Есть два подхода к поиску ответов на сложные вопросы. Сторонники одного убеждены, только набивая на собственной голове шишку за шишкой можно постичь истины нашего мира. Адепты другого готовы насмерть драться с первыми, отстаивая убеждение, что собственные шишки мешают правильному пониманию сути вещей. Для них кабинетное познание – наивернейшее.

Направляясь в библиотеку, которая в доисторические времена называлась Румянцевской, позже – Ленинской, а теперь – просто Государственной, я стыдливо шмыгнул из первого лагеря во второй. Понять биржу и происходящее на ней я решил кабинетным, точнее, библиотечным путём.

В зале текущей периодики я заказал и набрал подборки газет за прошедший месяц, на этот раз связанных с отечественным бизнесом. Просматривая одну за другой по очередным датам выпуска, можно уловить интересные тенденции, обнаружить и связать воедино отрывочные сведения, обратить внимание на совпадения или нестыковки в сообщениях. Это помогает кое в чём разобраться. Поэтому читательский билет у меня всегда при себе, так, на всякий случай, как боевая единица или приложение к лицензии.
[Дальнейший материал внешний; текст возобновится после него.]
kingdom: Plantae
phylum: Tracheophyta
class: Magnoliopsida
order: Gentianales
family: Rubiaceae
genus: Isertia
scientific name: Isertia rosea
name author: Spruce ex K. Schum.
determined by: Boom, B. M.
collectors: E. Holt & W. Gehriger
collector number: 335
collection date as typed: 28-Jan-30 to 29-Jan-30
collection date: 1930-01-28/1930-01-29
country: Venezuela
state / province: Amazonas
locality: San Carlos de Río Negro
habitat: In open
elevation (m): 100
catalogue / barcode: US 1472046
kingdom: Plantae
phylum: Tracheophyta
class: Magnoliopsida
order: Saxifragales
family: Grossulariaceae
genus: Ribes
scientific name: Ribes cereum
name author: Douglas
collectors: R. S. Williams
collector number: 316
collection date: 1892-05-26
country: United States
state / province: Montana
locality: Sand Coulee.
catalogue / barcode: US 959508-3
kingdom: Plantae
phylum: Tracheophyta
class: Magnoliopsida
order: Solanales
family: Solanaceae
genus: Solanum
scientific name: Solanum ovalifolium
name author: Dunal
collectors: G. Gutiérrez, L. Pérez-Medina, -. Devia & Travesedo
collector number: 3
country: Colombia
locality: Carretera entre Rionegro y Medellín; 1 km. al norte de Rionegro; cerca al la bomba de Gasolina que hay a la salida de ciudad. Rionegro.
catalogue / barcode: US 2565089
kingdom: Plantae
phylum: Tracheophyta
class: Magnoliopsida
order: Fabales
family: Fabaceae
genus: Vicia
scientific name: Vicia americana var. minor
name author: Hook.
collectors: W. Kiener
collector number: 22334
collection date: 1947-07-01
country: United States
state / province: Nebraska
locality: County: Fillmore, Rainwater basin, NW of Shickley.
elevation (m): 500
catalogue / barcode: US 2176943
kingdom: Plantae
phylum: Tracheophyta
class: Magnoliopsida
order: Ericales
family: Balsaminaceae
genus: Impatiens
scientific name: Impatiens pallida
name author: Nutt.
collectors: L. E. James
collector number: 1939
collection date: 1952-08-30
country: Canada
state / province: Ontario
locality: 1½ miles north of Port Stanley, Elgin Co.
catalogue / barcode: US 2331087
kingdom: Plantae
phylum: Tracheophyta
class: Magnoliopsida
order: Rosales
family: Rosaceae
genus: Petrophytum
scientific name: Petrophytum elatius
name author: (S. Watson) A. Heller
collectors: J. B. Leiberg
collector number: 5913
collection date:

Я просидел над изучением кипы газет, позабыв о времени. Факты и аналитические статьи позволяли сделать вывод, что наряду с ростом курсов акций объявленных приоритетными предприятий и концернов, подпадающих под зонтик особой правительственной защиты и поддержки, две недели назад началось падение курсов акций сырьевых компаний, в первую очередь нефтяных и газовых, и связанных с ними предприятий. И данное падение в последние дни резко ускорилось, будто инвесторы запаниковали. Пища для мозгов так увлекла, что очнулся я, лишь бросив рассеянный взгляд на настенные часы. Оказалось, уже почти половина восьмого. Я быстро разложил взятые газеты по названиям. Пока одни отнёс на полки, другие сдал дежурной девушке, потом в раздевалке получил плащ и вышел на улицу, прошло ещё минут десять. Нельзя сказать, чтобы я боялся опоздать к Ивану на дачу, но искать её предстояло затемно и следовало учитывать, не сразу отыщу неизвестный мне дом.

Уличные светильники, горящие окна городских строений делали вид, что борются с подступающими сумерками. Под плащ пробиралась неприятная холодная сырость. Я непроизвольно втянул голову в плечи, словно черепаха в надёжный панцирь. Скорым шагом обойдя бестолковое сооружение библиотеки, я свернул в тёмный проулок, где меня терпеливым псом дожидался верный «шевроле». Вскоре я уже нёсся по Тверской. У памятника Пушкину свернул к кинотеатру «Россия», повернул к улице Чехова, затем – по Новослободской улице и Дмитровскому шоссе долго ехал за город. Я надеялся, у Ивана на даче найдётся что-нибудь поесть. Не отказался бы и от рюмашки коньяка и чашки горячего чая. Я был бы очень разочарован, если бы он не подумал об этом.